Where the coin had vanished, a small piece of paper had appeared. Ian picked it up.
It was an old tram ticket.
ROUTE 14
But on the back was a sentence he had never seen before.
The first disaster has been stopped. The second disaster is you.
Ian raised his head and looked at Sophia.
The present Sophia stood there, pale. The future Sophia was already gone.
“You saw me… didn’t you?” Sophia asked.
Ian slowly nodded.
With trembling hands, Sophia opened her sketchbook. On the last page was a drawing she did not remember making.
A gray city.
A red umbrella.
Platform 14.
And Ian standing at the end of the platform.

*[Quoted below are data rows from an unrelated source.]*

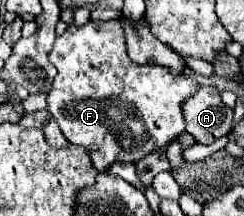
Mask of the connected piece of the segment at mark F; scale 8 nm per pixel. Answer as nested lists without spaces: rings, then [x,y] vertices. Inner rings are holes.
[[[108,20],[88,22],[80,28],[70,26],[66,34],[56,38],[50,62],[56,66],[58,74],[52,82],[52,90],[48,92],[48,112],[70,144],[78,144],[88,150],[92,166],[96,166],[98,172],[106,172],[114,162],[136,164],[152,150],[170,144],[180,132],[184,132],[186,122],[180,104],[196,92],[196,80],[186,74],[174,76],[162,66],[142,66],[132,62],[126,54],[124,28],[120,22]]]

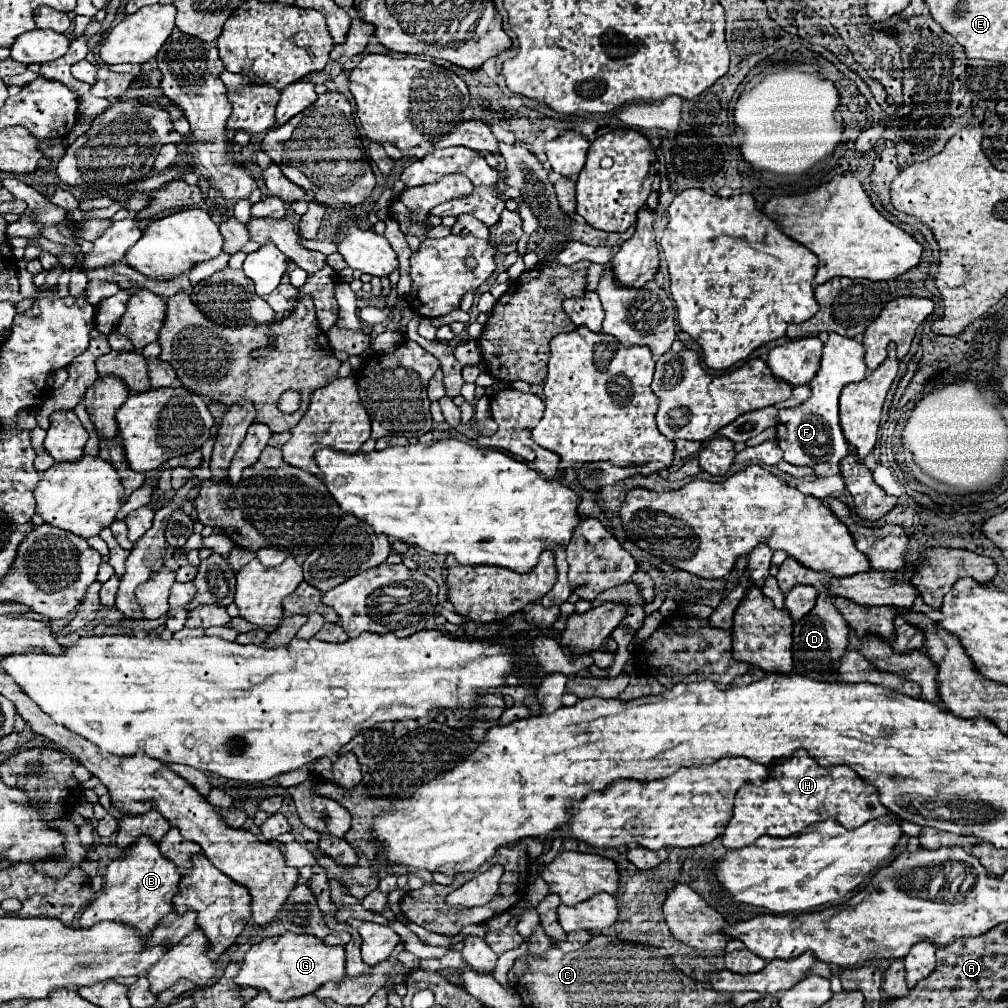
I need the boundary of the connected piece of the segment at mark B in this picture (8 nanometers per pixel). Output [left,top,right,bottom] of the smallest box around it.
[80,835,180,937]

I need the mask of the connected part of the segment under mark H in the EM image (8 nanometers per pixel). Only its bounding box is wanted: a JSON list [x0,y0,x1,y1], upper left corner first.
[722,749,890,849]

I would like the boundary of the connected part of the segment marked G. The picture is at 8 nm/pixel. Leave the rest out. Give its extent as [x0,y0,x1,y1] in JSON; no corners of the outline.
[234,933,346,1001]

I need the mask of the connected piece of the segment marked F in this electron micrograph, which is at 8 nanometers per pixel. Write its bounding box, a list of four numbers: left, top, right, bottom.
[778,333,866,477]

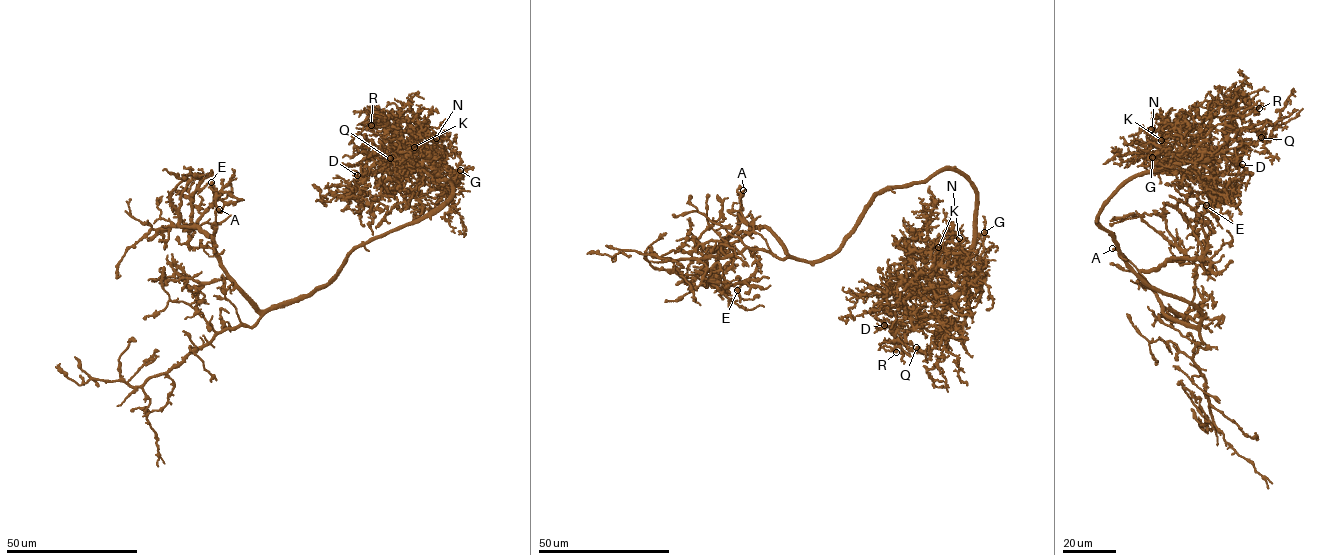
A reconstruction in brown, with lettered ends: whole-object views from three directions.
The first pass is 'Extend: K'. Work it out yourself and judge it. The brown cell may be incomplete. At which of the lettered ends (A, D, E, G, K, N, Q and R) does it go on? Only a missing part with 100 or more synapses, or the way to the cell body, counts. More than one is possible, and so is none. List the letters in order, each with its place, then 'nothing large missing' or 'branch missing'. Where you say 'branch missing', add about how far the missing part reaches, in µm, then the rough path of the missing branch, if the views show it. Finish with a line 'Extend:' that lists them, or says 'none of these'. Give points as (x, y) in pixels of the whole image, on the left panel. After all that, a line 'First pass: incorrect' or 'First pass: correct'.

Behind his shadow was another shadow.
Not Alice.
Not Sophia.
A black figure.
In the figure’s hand was a clock.
Its second hand moved backward once every fourteen seconds.
Sophia spoke in a low voice.
“Doctor, time is not sending us signals.”
Ian asked,
“Then what is it?”
Sophia looked at the black figure in the drawing and answered.
“Someone is manipulating the signals that time sends.”
At that moment, the station announcement system turned on.
A cold, mechanical voice echoed across the platform.
“The train for Platform 14 will arrive shortly. Passengers, please board the reality you have chosen.”
Ian and Sophia looked toward the tracks at the same time.
From the darkness, the lights of the train that had just disappeared were appearing again.